### Dataset records

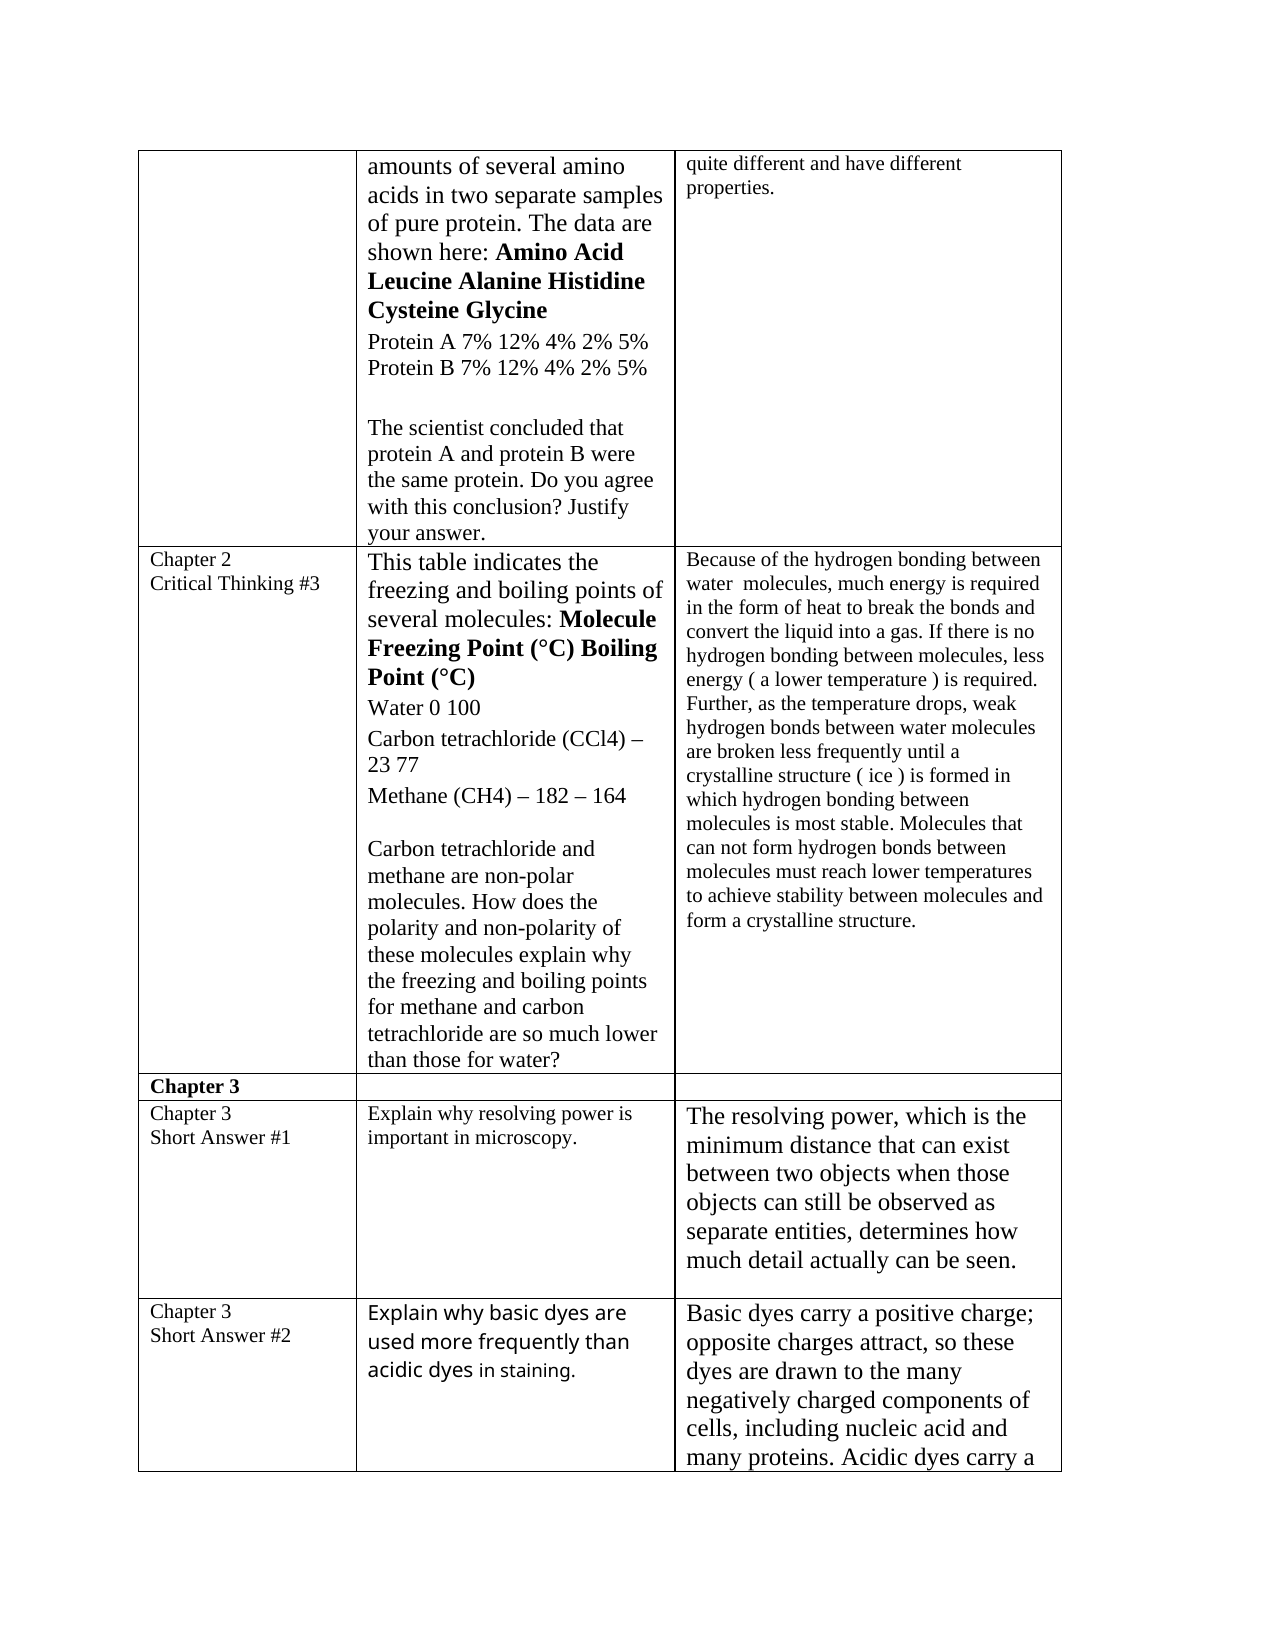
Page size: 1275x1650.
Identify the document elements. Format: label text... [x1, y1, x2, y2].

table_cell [676, 1299, 1061, 1471]
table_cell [139, 151, 356, 546]
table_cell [676, 151, 1061, 546]
table_cell This table indicates the freezing and boiling points of several molecules: Molecule Freezing Point (°C) Boiling Point (°C) Water 0 100 Carbon tetrachloride (CCl4) – 23 77 Methane (CH4) – 182 – 164 Carbon tetrachloride and methane are non-polar molecules. How does the polarity and non-polarity of these molecules explain why the freezing and boiling points for methane and carbon tetrachloride are so much lower than those for water? [357, 547, 674, 1072]
table_cell Chapter 3 Short Answer #1 [139, 1101, 356, 1297]
table_cell [676, 1074, 1061, 1100]
table_cell Explain why resolving power is important in microscopy. [357, 1101, 674, 1297]
table_cell Chapter 3 [139, 1074, 356, 1100]
table_cell The resolving power, which is the minimum distance that can exist between two objects when those objects can still be observed as separate entities, determines how much detail actually can be seen. [676, 1101, 1061, 1297]
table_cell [357, 151, 674, 546]
table_cell [357, 1074, 674, 1100]
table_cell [139, 1299, 356, 1471]
table_cell Chapter 2 Critical Thinking #3 [139, 547, 356, 1072]
table_cell Because of the hydrogen bonding between water molecules, much energy is required in the form of heat to break the bonds and convert the liquid into a gas. If there is no hydrogen bonding between molecules, less energy ( a lower temperature ) is required. Further, as the temperature drops, weak hydrogen bonds between water molecules are broken less frequently until a crystalline structure ( ice ) is formed in which hydrogen bonding between molecules is most stable. Molecules that can not form hydrogen bonds between molecules must reach lower temperatures to achieve stability between molecules and form a crystalline structure. [676, 547, 1061, 1072]
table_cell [357, 1299, 674, 1471]
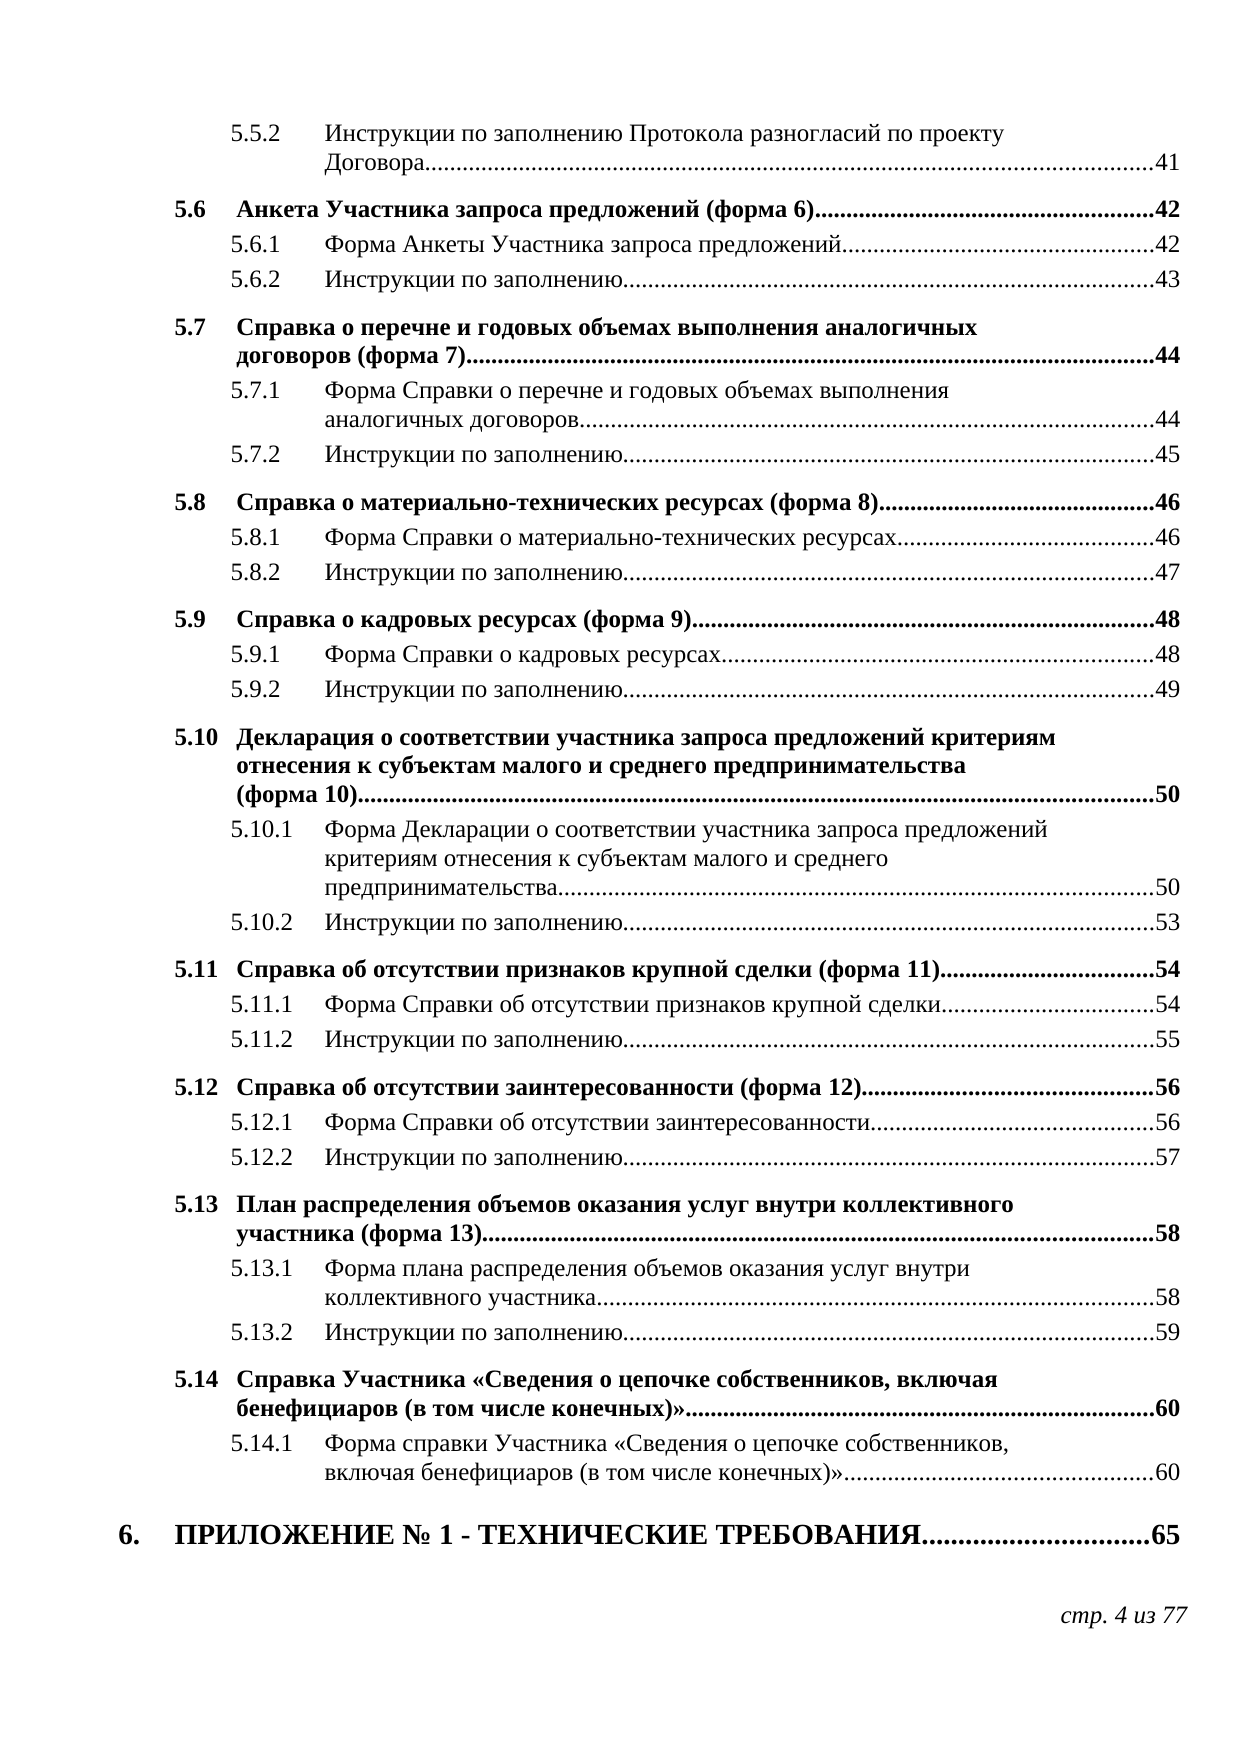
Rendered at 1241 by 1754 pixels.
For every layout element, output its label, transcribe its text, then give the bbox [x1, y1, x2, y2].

text 5.6 Анкета Участника запроса предложений (форма 6) 42 [174, 194, 1093, 223]
text 5.7.1 Форма Справки о перечне и годовых объемах выполнения аналогичных договоров 44 [230, 376, 1063, 433]
text 5.9.2 Инструкции по заполнению 49 [230, 674, 1063, 703]
text 5.8.2 Инструкции по заполнению 47 [230, 557, 1063, 586]
text 5.14 Справка Участника «Сведения о цепочке собственников, включая бенефициаров (в том числе конечных)» 60 [174, 1364, 1093, 1422]
text 5.13.2 Инструкции по заполнению 59 [230, 1317, 1063, 1346]
text 5.5.2 Инструкции по заполнению Протокола разногласий по проекту Договора 41 [230, 118, 1063, 176]
text 5.11.1 Форма Справки об отсутствии признаков крупной сделки 54 [230, 989, 1063, 1018]
text 5.13.1 Форма плана распределения объемов оказания услуг внутри коллективного участника 58 [230, 1253, 1063, 1311]
text 5.12 Справка об отсутствии заинтересованности (форма 12) 56 [174, 1072, 1093, 1101]
text 5.9.1 Форма Справки о кадровых ресурсах 48 [230, 639, 1063, 668]
text 5.10 Декларация о соответствии участника запроса предложений критериям отнесения к субъектам малого и среднего предпринимательства (форма 10) 50 [174, 722, 1093, 808]
text 5.11.2 Инструкции по заполнению 55 [230, 1024, 1063, 1053]
text 5.7.2 Инструкции по заполнению 45 [230, 439, 1063, 468]
text 5.7 Справка о перечне и годовых объемах выполнения аналогичных договоров (форма 7) 44 [174, 312, 1093, 369]
text 5.13 План распределения объемов оказания услуг внутри коллективного участника (форма 13) 58 [174, 1189, 1093, 1247]
text 5.11 Справка об отсутствии признаков крупной сделки (форма 11) 54 [174, 954, 1093, 983]
text 5.6.1 Форма Анкеты Участника запроса предложений 42 [230, 229, 1063, 258]
text 5.12.2 Инструкции по заполнению 57 [230, 1142, 1063, 1171]
text 5.14.1 Форма справки Участника «Сведения о цепочке собственников, включая бенефициаров (в том числе конечных)» 60 [230, 1428, 1063, 1486]
text 5.9 Справка о кадровых ресурсах (форма 9) 48 [174, 604, 1093, 633]
text 6. Приложение № 1 - Технические требования 65 [118, 1517, 1063, 1550]
text 5.6.2 Инструкции по заполнению 43 [230, 264, 1063, 293]
text 5.10.2 Инструкции по заполнению 53 [230, 907, 1063, 936]
text 5.10.1 Форма Декларации о соответствии участника запроса предложений критериям отнесения к субъектам малого и среднего предпринимательства 50 [230, 814, 1063, 901]
text 5.8.1 Форма Справки о материально-технических ресурсах 46 [230, 522, 1063, 551]
text 5.12.1 Форма Справки об отсутствии заинтересованности 56 [230, 1107, 1063, 1136]
text 5.8 Справка о материально-технических ресурсах (форма 8) 46 [174, 487, 1093, 516]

######

** Brief **
Without the images, write out each line of the data verbatim.

** Result **
Page size: 1275x1650.
Identify the document elements. Format: label text... [x1, y1, x2, y2].

table_cell [676, 1299, 1061, 1471]
table_cell [139, 151, 356, 546]
table_cell [676, 151, 1061, 546]
table_cell This table indicates the freezing and boiling points of several molecules: Molecule Freezing Point (°C) Boiling Point (°C) Water 0 100 Carbon tetrachloride (CCl4) – 23 77 Methane (CH4) – 182 – 164 Carbon tetrachloride and methane are non-polar molecules. How does the polarity and non-polarity of these molecules explain why the freezing and boiling points for methane and carbon tetrachloride are so much lower than those for water? [357, 547, 674, 1072]
table_cell Chapter 3 Short Answer #1 [139, 1101, 356, 1297]
table_cell [676, 1074, 1061, 1100]
table_cell Explain why resolving power is important in microscopy. [357, 1101, 674, 1297]
table_cell Chapter 3 [139, 1074, 356, 1100]
table_cell The resolving power, which is the minimum distance that can exist between two objects when those objects can still be observed as separate entities, determines how much detail actually can be seen. [676, 1101, 1061, 1297]
table_cell [357, 151, 674, 546]
table_cell [357, 1074, 674, 1100]
table_cell [139, 1299, 356, 1471]
table_cell Chapter 2 Critical Thinking #3 [139, 547, 356, 1072]
table_cell Because of the hydrogen bonding between water molecules, much energy is required in the form of heat to break the bonds and convert the liquid into a gas. If there is no hydrogen bonding between molecules, less energy ( a lower temperature ) is required. Further, as the temperature drops, weak hydrogen bonds between water molecules are broken less frequently until a crystalline structure ( ice ) is formed in which hydrogen bonding between molecules is most stable. Molecules that can not form hydrogen bonds between molecules must reach lower temperatures to achieve stability between molecules and form a crystalline structure. [676, 547, 1061, 1072]
table_cell [357, 1299, 674, 1471]
Rendered at 1241 by 1754 pixels.
For every layout element, output its label, transcribe its text, then give the bbox [x1, y1, x2, y2].

text 5.6 Анкета Участника запроса предложений (форма 6) 42 [174, 194, 1093, 223]
text 5.7.1 Форма Справки о перечне и годовых объемах выполнения аналогичных договоров 44 [230, 376, 1063, 433]
text 5.9.2 Инструкции по заполнению 49 [230, 674, 1063, 703]
text 5.8.2 Инструкции по заполнению 47 [230, 557, 1063, 586]
text 5.14 Справка Участника «Сведения о цепочке собственников, включая бенефициаров (в том числе конечных)» 60 [174, 1364, 1093, 1422]
text 5.13.2 Инструкции по заполнению 59 [230, 1317, 1063, 1346]
text 5.5.2 Инструкции по заполнению Протокола разногласий по проекту Договора 41 [230, 118, 1063, 176]
text 5.11.1 Форма Справки об отсутствии признаков крупной сделки 54 [230, 989, 1063, 1018]
text 5.13.1 Форма плана распределения объемов оказания услуг внутри коллективного участника 58 [230, 1253, 1063, 1311]
text 5.12 Справка об отсутствии заинтересованности (форма 12) 56 [174, 1072, 1093, 1101]
text 5.9.1 Форма Справки о кадровых ресурсах 48 [230, 639, 1063, 668]
text 5.10 Декларация о соответствии участника запроса предложений критериям отнесения к субъектам малого и среднего предпринимательства (форма 10) 50 [174, 722, 1093, 808]
text 5.11.2 Инструкции по заполнению 55 [230, 1024, 1063, 1053]
text 5.7.2 Инструкции по заполнению 45 [230, 439, 1063, 468]
text 5.7 Справка о перечне и годовых объемах выполнения аналогичных договоров (форма 7) 44 [174, 312, 1093, 369]
text 5.13 План распределения объемов оказания услуг внутри коллективного участника (форма 13) 58 [174, 1189, 1093, 1247]
text 5.11 Справка об отсутствии признаков крупной сделки (форма 11) 54 [174, 954, 1093, 983]
text 5.6.1 Форма Анкеты Участника запроса предложений 42 [230, 229, 1063, 258]
text 5.12.2 Инструкции по заполнению 57 [230, 1142, 1063, 1171]
text 5.14.1 Форма справки Участника «Сведения о цепочке собственников, включая бенефициаров (в том числе конечных)» 60 [230, 1428, 1063, 1486]
text 5.9 Справка о кадровых ресурсах (форма 9) 48 [174, 604, 1093, 633]
text 6. Приложение № 1 - Технические требования 65 [118, 1517, 1063, 1550]
text 5.6.2 Инструкции по заполнению 43 [230, 264, 1063, 293]
text 5.10.2 Инструкции по заполнению 53 [230, 907, 1063, 936]
text 5.10.1 Форма Декларации о соответствии участника запроса предложений критериям отнесения к субъектам малого и среднего предпринимательства 50 [230, 814, 1063, 901]
text 5.8.1 Форма Справки о материально-технических ресурсах 46 [230, 522, 1063, 551]
text 5.12.1 Форма Справки об отсутствии заинтересованности 56 [230, 1107, 1063, 1136]
text 5.8 Справка о материально-технических ресурсах (форма 8) 46 [174, 487, 1093, 516]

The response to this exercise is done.